4.3 Planologische afwijking op grond van een goede ruimtelijke onderbouwing (“Wabo-projectbesluit”)

De planologische afwijking op grond van een goede ruimtelijke onderbouwing (artikel 2.12 lid 1 onder a sub 3 Wabo) kan worden vergeleken met het vroegere projectbesluit. Overigens is het college van B&W onder de Wabo bevoegd geworden voor deze planologische afwijking. Wel is onder de Wabo nog een rol weggelegd voor de gemeenteraad binnen de procedure in die zin dat de gemeenteraad een verklaring van geen bedenkingen (vvgb) moet afgeven. De gemeenteraad kan wel categorieën aanwijzen waarvoor hij een dergelijke verklaring niet noodzakelijk acht.

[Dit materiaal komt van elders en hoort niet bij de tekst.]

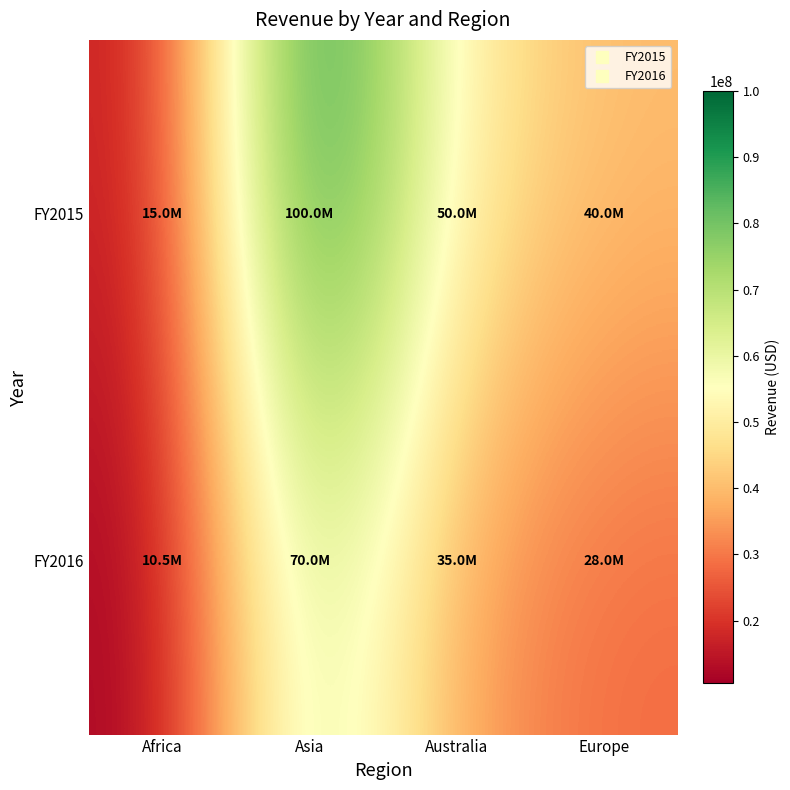

At which category is the sum across all series the highest?

Asia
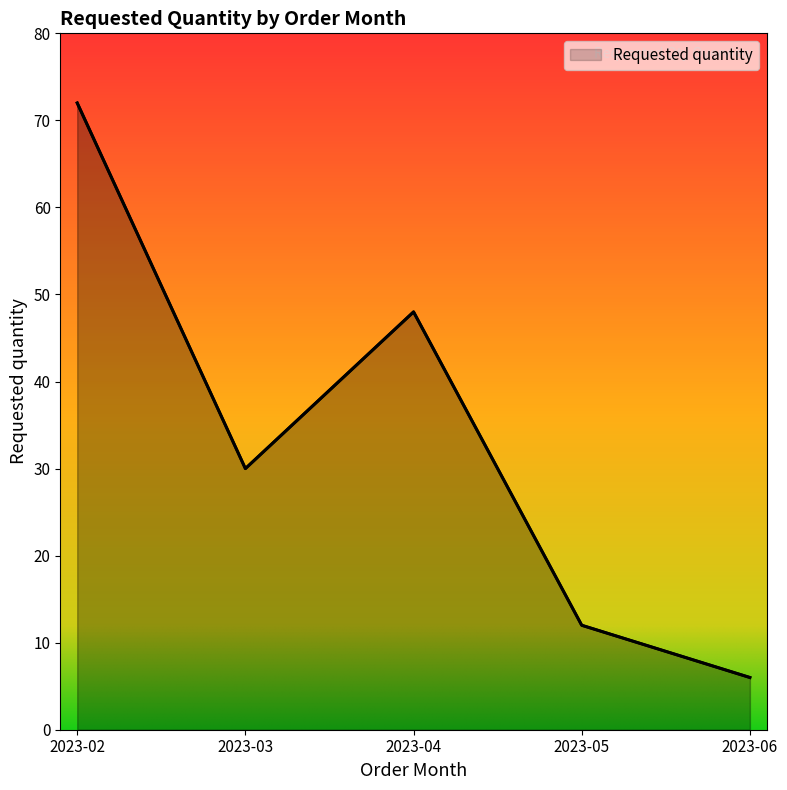

What is the difference between the values at 2023-06 and 2023-05?

6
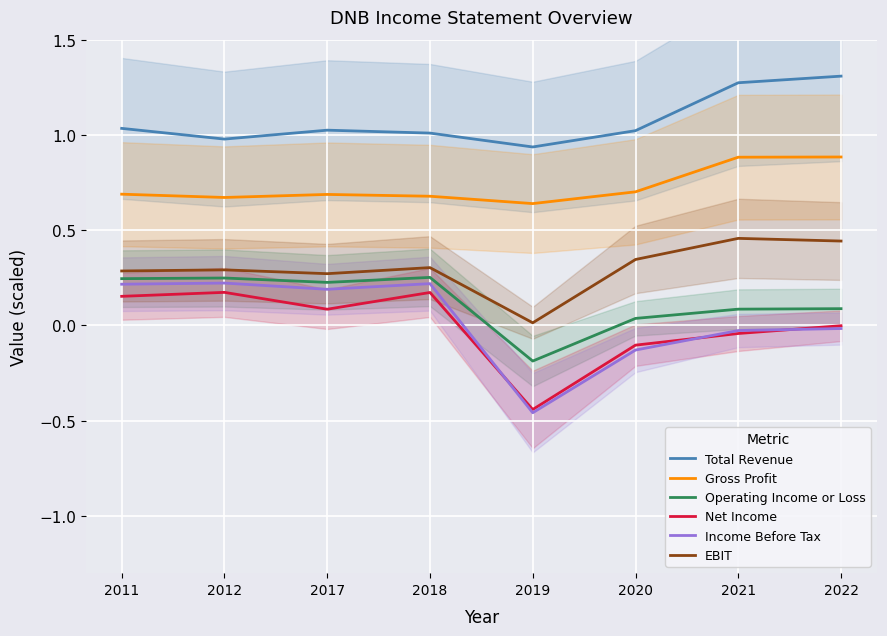

Rank the series by their maximum value, from lowest to highest.

Net Income, Income Before Tax, Operating Income or Loss, EBIT, Gross Profit, Total Revenue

In geval van het vroegere projectbesluit lag de bevoegdheid in beginsel bij de gemeenteraad. Hierbij is echter gekozen voor een delegatie van de bevoegdheid met dien verstande dat het voornemen van college tot medewerking voor de duur van 2 weken voor de raad ter inzage wordt gelegd. Hiermee bestond de mogelijkheid voor de raad om bij een individueel plan op haar delegatie terug te komen.

Een gelijke werkwijze wordt bepleit in het kader van de Wabo. Dit betekent dat de gemeenteraad van Grootegast verklaart dat helemaal geen vvgb is vereist, met de toevoeging dat voorafgaand aan de terinzagelegging van het ontwerp-besluit het voornemen voor de duur van 2 weken voor de gemeenteraad ter inzage wordt gelegd. Wanneer gedurende deze termijn geen van de raadsleden op het plan reageert, is daarmee een verklaring van geen bedenking afgegeven.

Alleen indien sprake is van onvoorziene ontwikkelingen, bijzondere omstandigheden of activiteiten van algemeen of maatschappelijk belang zal toepassing worden gegeven aan dit afwijkingsinstrument. In 4.3.1 wordt uiteengezet in welke uitzonderlijke gevallen het college wél bereid is zijn medewerking te verlenen aan het afwijken van eerder vastgesteld beleid (lees: bestemmingsplannen). De verantwoording en motivering om medewerking te verlenen aan een “Wabo-projectbesluit” dient te worden neergelegd in een ruimtelijke onderbouwing.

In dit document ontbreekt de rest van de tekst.